### REQUIRED WORK
Output the listing below verbatim, but drop the images.

### DATA PROVIDED
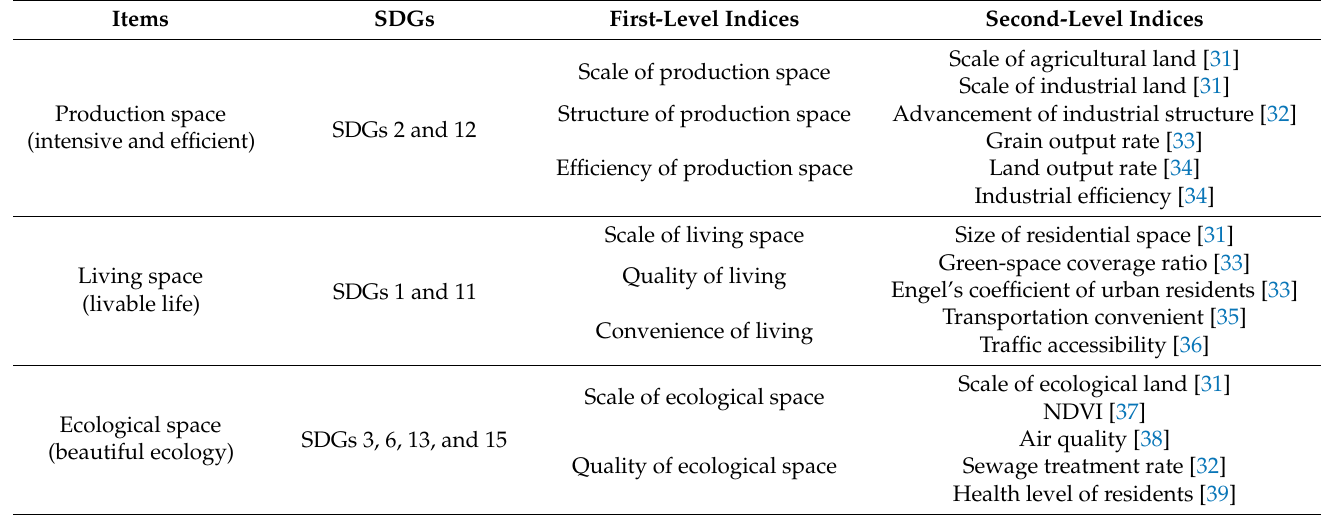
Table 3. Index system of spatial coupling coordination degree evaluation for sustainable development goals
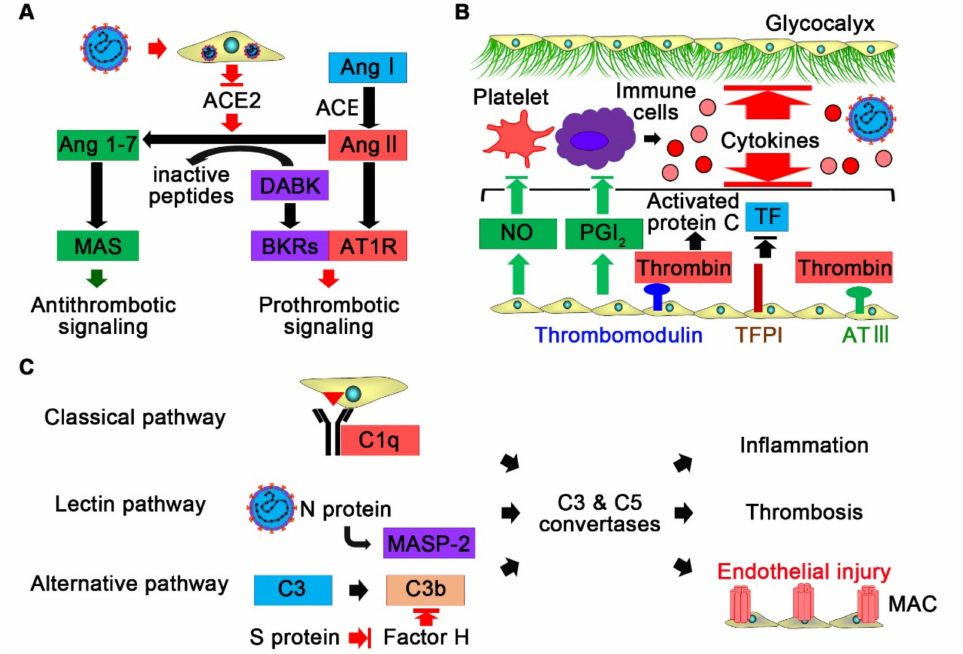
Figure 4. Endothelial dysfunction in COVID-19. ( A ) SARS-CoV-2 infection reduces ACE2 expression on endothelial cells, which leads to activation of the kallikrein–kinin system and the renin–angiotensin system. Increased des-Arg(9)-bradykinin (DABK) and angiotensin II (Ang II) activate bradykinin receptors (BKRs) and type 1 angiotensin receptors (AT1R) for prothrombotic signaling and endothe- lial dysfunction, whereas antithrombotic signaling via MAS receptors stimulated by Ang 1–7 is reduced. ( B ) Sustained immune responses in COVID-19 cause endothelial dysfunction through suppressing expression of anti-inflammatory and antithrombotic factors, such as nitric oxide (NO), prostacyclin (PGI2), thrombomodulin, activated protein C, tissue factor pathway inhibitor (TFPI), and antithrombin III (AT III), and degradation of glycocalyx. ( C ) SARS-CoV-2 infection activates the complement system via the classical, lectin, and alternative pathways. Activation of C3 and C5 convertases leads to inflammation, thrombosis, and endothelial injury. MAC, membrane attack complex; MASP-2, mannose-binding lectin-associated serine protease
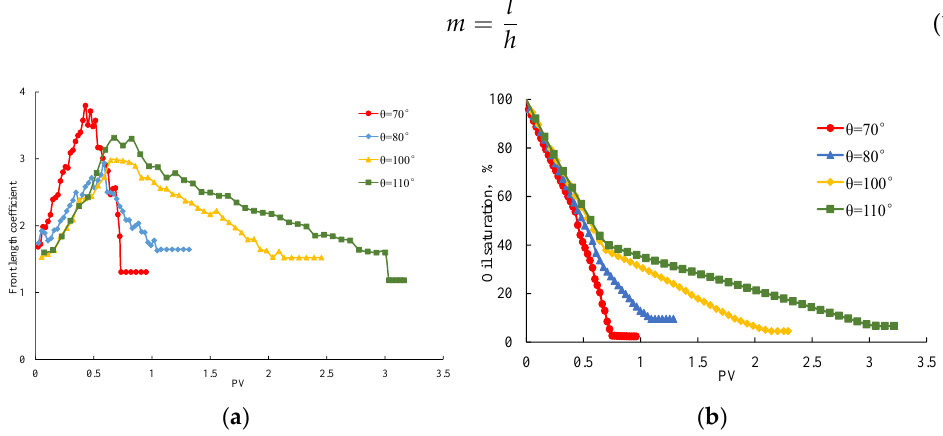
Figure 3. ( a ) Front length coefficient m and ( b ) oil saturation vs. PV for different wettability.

### RESPONSE AREA
Table 3. Index system of spatial coupling coordination degree evaluation for sustainable development goals
Figure 4. Endothelial dysfunction in COVID-19. ( A ) SARS-CoV-2 infection reduces ACE2 expression on endothelial cells, which leads to activation of the kallikrein–kinin system and the renin–angiotensin system. Increased des-Arg(9)-bradykinin (DABK) and angiotensin II (Ang II) activate bradykinin receptors (BKRs) and type 1 angiotensin receptors (AT1R) for prothrombotic signaling and endothe- lial dysfunction, whereas antithrombotic signaling via MAS receptors stimulated by Ang 1–7 is reduced. ( B ) Sustained immune responses in COVID-19 cause endothelial dysfunction through suppressing expression of anti-inflammatory and antithrombotic factors, such as nitric oxide (NO), prostacyclin (PGI2), thrombomodulin, activated protein C, tissue factor pathway inhibitor (TFPI), and antithrombin III (AT III), and degradation of glycocalyx. ( C ) SARS-CoV-2 infection activates the complement system via the classical, lectin, and alternative pathways. Activation of C3 and C5 convertases leads to inflammation, thrombosis, and endothelial injury. MAC, membrane attack complex; MASP-2, mannose-binding lectin-associated serine protease
Figure 3. ( a ) Front length coefficient m and ( b ) oil saturation vs. PV for different wettability.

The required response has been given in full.